Now picture a large man on a huge black and chrome cruiser, dressed in jeans, a very raggedly torn T-shirt, wearing only one leather glove, roaring at probably 80 mph, still on one wheel, with a large puffy squirrel's tail sticking out of the mostly closed full-face helmet. By now, the screams are probably getting a little hoarse.



Finally I got the upper hand ... I managed to grab his tail again, pulled him out of my helmet, and slung him to the left as hard as I could. This time it worked .... sort-of. Spectacularly sort-of ...so to speak.

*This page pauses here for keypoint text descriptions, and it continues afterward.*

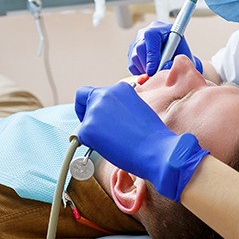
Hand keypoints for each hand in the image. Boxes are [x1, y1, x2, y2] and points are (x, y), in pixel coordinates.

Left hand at [75, 82, 208, 200]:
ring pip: (84, 121)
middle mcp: (105, 95)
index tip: (94, 112)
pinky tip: (110, 147)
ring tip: (113, 142)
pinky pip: (83, 137)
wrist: (155, 149)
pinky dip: (92, 144)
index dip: (91, 102)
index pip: (95, 90)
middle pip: (83, 100)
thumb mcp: (136, 109)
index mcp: (119, 88)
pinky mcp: (87, 128)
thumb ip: (119, 107)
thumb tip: (108, 117)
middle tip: (97, 130)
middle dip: (87, 114)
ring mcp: (95, 111)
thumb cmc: (152, 135)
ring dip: (93, 131)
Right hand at [128, 20, 202, 75]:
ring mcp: (137, 40)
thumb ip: (175, 61)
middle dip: (147, 65)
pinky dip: (140, 71)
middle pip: (140, 47)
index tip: (154, 70)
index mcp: (161, 28)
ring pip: (134, 57)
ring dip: (144, 69)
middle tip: (155, 75)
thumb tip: (164, 67)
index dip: (151, 55)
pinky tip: (151, 70)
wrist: (176, 57)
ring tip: (156, 72)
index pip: (151, 37)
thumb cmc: (181, 56)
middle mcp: (146, 32)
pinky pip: (132, 64)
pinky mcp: (132, 51)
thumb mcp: (183, 57)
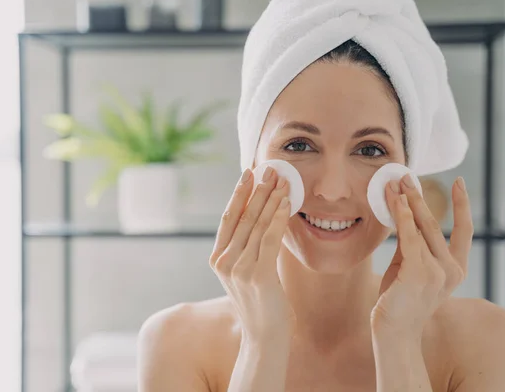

Picture a new scene. You are a cop. You and your partner have pulled off on a quiet residential street and parked with your windows down to do some paperwork. Suddenly a large man on a huge black and chrome cruiser, dressed in jeans, a torn T-shirt flapping in the breeze, and wearing only one leather glove, moving at probably 80 mph on one wheel, and screaming bloody murder roars by, and with all his strength throws a live squirrel grenade directly into your police car. I heard screams. They weren't mine... I managed to get the big motorcycle under control and dropped the front wheel to the ground. I then used maximum braking and skidded to a stop in a cloud of tire smoke at the stop sign of a busy cross street.



I would have returned to 'fess up (and to get my glove back). I really would have. Really... Except for two things. First, the cops did not seem interested or the slightest bit concerned about me at the moment. When I looked back, the doors on both sides of the patrol car were flung wide open. The cop from the passenger side was on his back, doing a crab walk into somebody's front yard, quickly moving away from the car. The cop who had been in the driver's seat was standing in the street, aiming a riot shotgun at his own police car. So, the cops were not interested in me. They often insist to "let the professionals handle it" anyway. That was one thing. The other? Well, I could clearly see shredded and flying pieces of foam and upholstery from the back seat. But I could also swear I saw the squirrel in the back window, shaking his little fist at me. That is one dangerous squirrel. And now he has a patrol car. A somewhat shredded patrol car .. but it was all his. I took a deep breath, turned on my turn-signal, made a gentle right turn off of Brice Street, and sedately left the neighborhood. I decided it was best to just buy myself a new pair of gloves. And a whole lot of Band-Aids.